▶ [Task details]: Pull out each line in the rows that contains the word "every".
====== Data provided ======
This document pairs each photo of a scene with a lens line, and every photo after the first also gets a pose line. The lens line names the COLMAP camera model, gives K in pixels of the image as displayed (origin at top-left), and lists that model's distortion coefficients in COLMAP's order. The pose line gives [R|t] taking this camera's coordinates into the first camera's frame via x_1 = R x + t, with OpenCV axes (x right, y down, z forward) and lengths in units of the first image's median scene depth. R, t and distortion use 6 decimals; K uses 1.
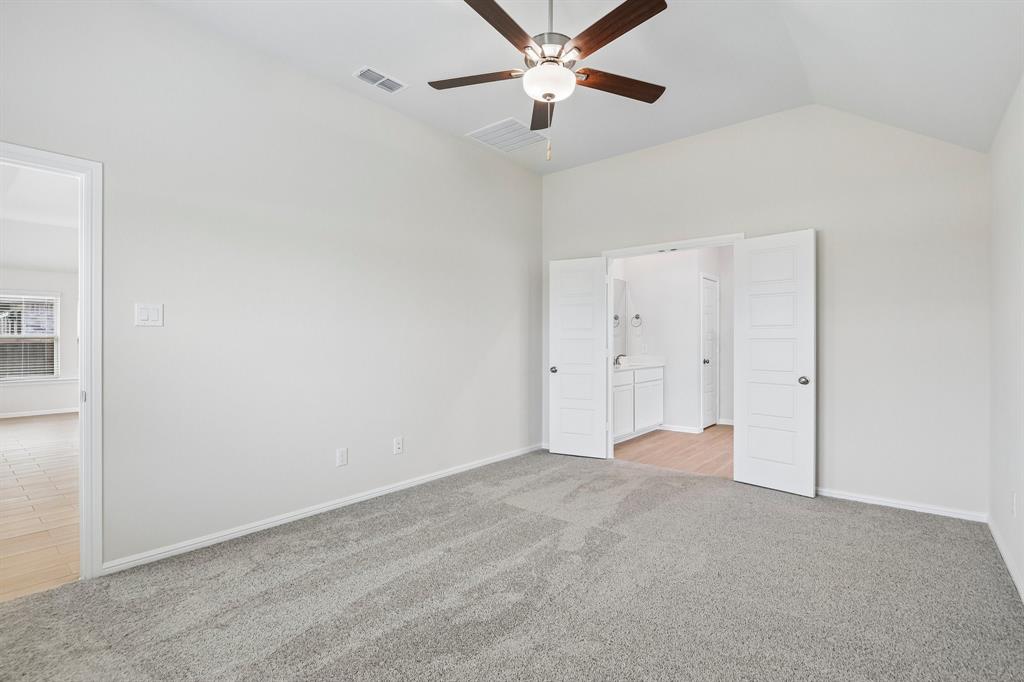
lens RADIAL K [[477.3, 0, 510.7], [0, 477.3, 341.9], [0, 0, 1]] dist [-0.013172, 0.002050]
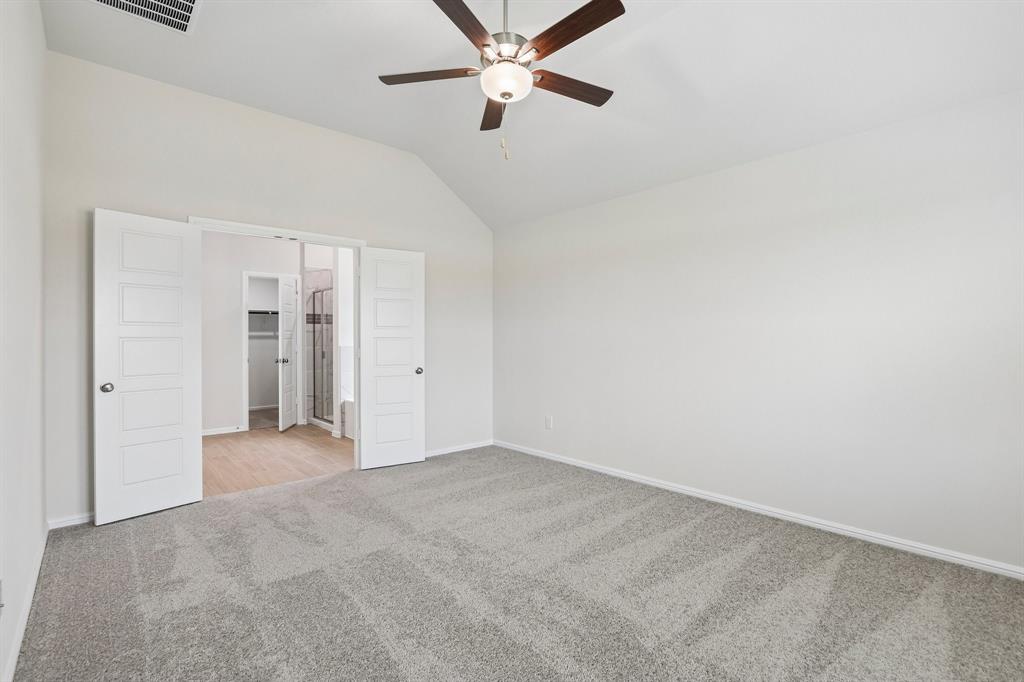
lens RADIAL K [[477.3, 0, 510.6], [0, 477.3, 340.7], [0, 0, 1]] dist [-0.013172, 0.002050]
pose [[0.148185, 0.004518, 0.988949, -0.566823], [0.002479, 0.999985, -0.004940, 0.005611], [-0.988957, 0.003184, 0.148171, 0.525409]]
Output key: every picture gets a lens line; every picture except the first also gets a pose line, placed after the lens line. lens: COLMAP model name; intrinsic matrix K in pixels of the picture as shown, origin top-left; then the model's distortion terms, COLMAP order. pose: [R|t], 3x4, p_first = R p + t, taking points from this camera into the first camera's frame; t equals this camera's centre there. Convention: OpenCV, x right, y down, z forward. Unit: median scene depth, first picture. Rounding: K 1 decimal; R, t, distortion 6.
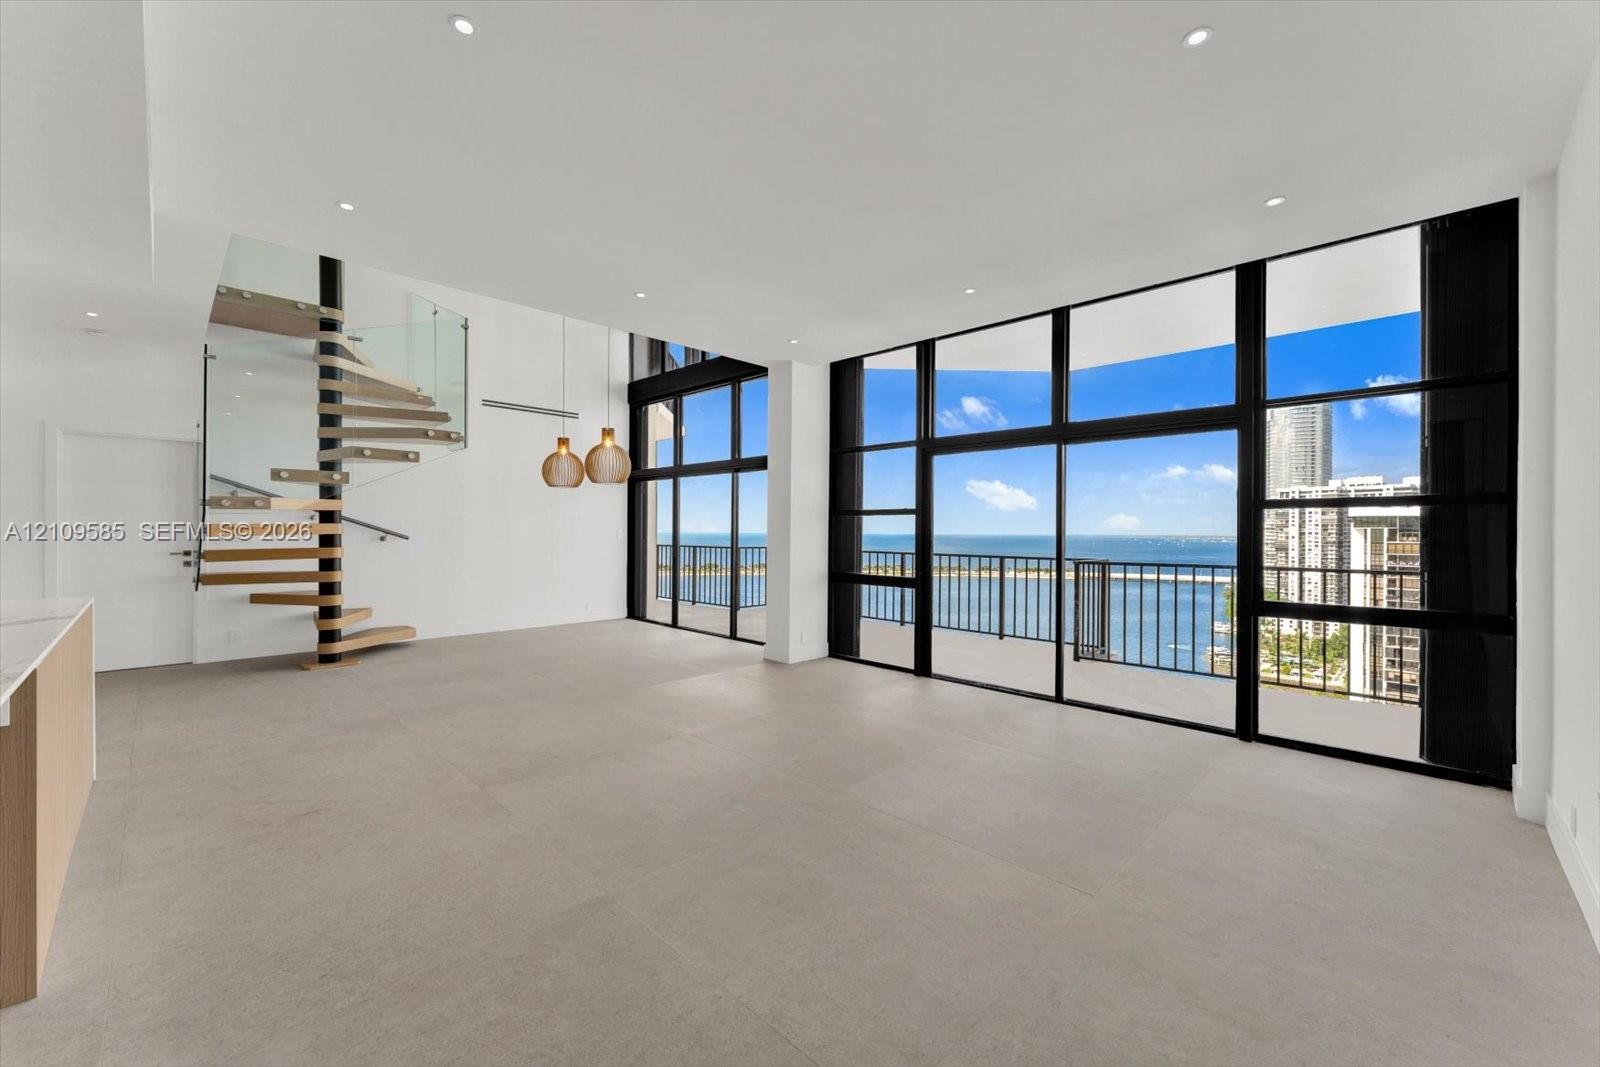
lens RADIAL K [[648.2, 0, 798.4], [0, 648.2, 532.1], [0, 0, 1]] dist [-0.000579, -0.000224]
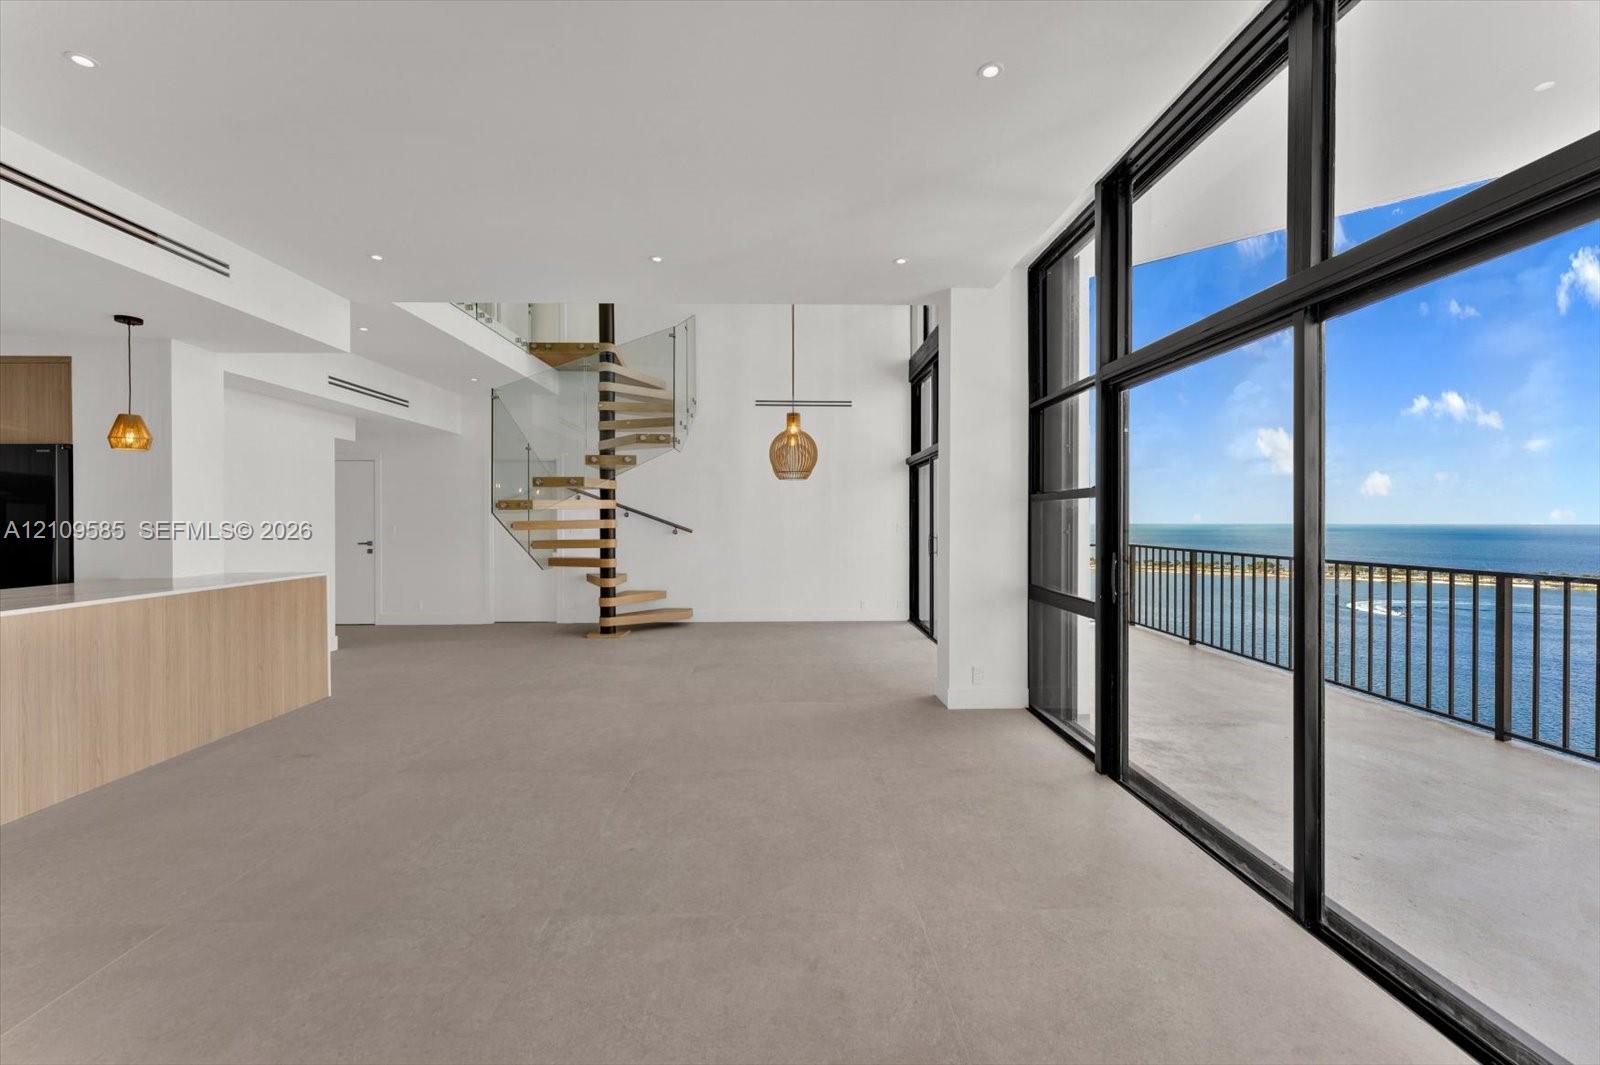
======
▶ [Answer to the exercise]:
This document pairs each photo of a scene with a lens line, and every photo after the first also gets a pose line. The lens line names the COLMAP camera model, gives K in pixels of the image as displayed (origin at top-left), and lists that model's distortion coefficients in COLMAP's order. The pose line gives [R|t] taking this camera's coordinates into the first camera's frame via x_1 = R x + t, with OpenCV axes (x right, y down, z forward) and lengths in units of the first image's median scene depth. R, t and distortion use 6 decimals; K uses 1.
Output key: every picture gets a lens line; every picture except the first also gets a pose line, placed after the lens line. lens: COLMAP model name; intrinsic matrix K in pixels of the picture as shown, origin top-left; then the model's distortion terms, COLMAP order. pose: [R|t], 3x4, p_first = R p + t, taking points from this camera into the first camera's frame; t equals this camera's centre there. Convention: OpenCV, x right, y down, z forward. Unit: median scene depth, first picture. Rounding: K 1 decimal; R, t, distortion 6.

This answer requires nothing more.